* Excerpt *

↓

For its first concerts of 2020, the Boston Symphony Orchestra, under Brazilian guest conductor Marcelo Lehninger, is giving us the tried and true: the Overture to Beethoven’s music for the ballet The Creatures of Prometheus, Beethoven’s Piano Concerto No. 5, with Spanish soloist Javier Perianes, and Tchaikovsky’s Symphony No. 5. This is not the kind of bill that would please the New York Times’s David Allen, who in November wrote that the BSO “is taking so few programmatic and interpretive risks that it sounds a bit lost.” But it’s still the holiday season, so perhaps we can be allowed to enjoy familiar fare in a month that will serve up Poulenc’s Concerto for Organ, String Orchestra, and Timpani and Rudolf Barshai’s string-orchestra arrangement of Shostakovich’s Eighth String Quartet (along with, okay, Dvořák’s New World Symphony and Bartók’s Concerto for Orchestra). Besides which, we don’t get to hear Tchaikovsky all that often from the BSO; the orchestra’s music directors have not been especially partial to the Russian composer, and BSO recordings of the symphonies are few and far between. Thursday evening, the two Beethoven pieces were good enough, but it was the Tchaikovsky, with a transcendent solo by principal French horn James Sommerville, that stood out.

We heard the Creatures of Prometheus Overture as recently as 2012, when Christian Zacharias programmed a half-hour of selections from the hour-long 1801 ballet. In the libretto Beethoven was given, the creatures of Prometheus are clay statues that the Titan brings to life. But when he discovers that his creations have no souls and no understanding of the arts, he takes them to Parnassus to be schooled by Apollo. Melpomene, Muse of Tragedy, is annoyed and kills Prometheus, but Thalia, Muse of Comedy, brings him back to life.

You wouldn’t guess that narrative from the five-minute overture, but under Lehninger, who was assistant and then associate conductor at the BSO from 2010 to 2015, the big opening chords had plenty of drama and the pastoral paean that followed was lush and glowing. I was taken aback to see some 60 strings ranged against a lonely-looking central outpost of double winds, French horn, and trumpets plus timpani, but the outpost held its own, and balance — particularly from the timpani — was excellent.

↑

* To be done *
(a) Repeat the part of the concert review between "We heard the" and "back to life.", inclusive.
(b) Continue the Boston Symphony concert review, starting right after its final sentence.
The listing after this concert review is unrelated to it.

* Collection entries *
↓

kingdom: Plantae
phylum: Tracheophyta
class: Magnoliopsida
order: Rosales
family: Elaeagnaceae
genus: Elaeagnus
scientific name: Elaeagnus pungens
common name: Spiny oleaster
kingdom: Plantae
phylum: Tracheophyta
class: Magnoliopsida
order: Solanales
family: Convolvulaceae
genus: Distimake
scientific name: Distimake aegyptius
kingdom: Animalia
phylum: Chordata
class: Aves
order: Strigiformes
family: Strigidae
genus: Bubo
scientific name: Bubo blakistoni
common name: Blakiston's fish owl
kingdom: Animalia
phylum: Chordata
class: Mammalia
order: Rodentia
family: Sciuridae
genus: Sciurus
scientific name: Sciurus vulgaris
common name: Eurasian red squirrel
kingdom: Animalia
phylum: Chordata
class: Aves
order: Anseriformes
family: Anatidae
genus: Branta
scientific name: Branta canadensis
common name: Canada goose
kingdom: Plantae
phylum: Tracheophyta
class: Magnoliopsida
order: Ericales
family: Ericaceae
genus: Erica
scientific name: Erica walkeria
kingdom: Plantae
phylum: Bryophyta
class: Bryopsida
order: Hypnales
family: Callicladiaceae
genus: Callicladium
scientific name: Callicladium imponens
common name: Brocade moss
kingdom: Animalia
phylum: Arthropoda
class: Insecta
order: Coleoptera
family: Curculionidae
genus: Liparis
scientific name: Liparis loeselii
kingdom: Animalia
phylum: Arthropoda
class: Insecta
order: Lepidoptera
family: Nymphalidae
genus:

↑

* Written answers *
(a)
We heard the Creatures of Prometheus Overture as recently as 2012, when Christian Zacharias programmed a half-hour of selections from the hour-long 1801 ballet. In the libretto Beethoven was given, the creatures of Prometheus are clay statues that the Titan brings to life. But when he discovers that his creations have no souls and no understanding of the arts, he takes them to Parnassus to be schooled by Apollo. Melpomene, Muse of Tragedy, is annoyed and kills Prometheus, but Thalia, Muse of Comedy, brings him back to life.

(b)
Beethoven’s Emperor Concerto hardly needs an introduction. The nickname — known only to English-speaking countries — is spurious; its origin is unclear, though it’s been credited to the concerto’s English publisher, Johann Baptist Cramer. Beethoven wouldn’t likely have approved; at the time he was writing the piece, Austria was, once again, at war with France, and Napoleon’s army was invading Vienna. Yet the opening movement is nothing if not imperial. It begins with a torrent of cadential flourishes from the piano punctuated by dramatic chords from the orchestra. The first theme is grand in manner if simple in its E-flat harmony; the piano, when it enters, is almost meditative, but it’s soon back in heroic mode, inexhaustible, irrepressible, one could even say Promethean. The slow movement, marked Adagio un poco mosso, is a hymn or perhaps a prayer to the gods of war. It tiptoes into the exuberant concluding Rondo.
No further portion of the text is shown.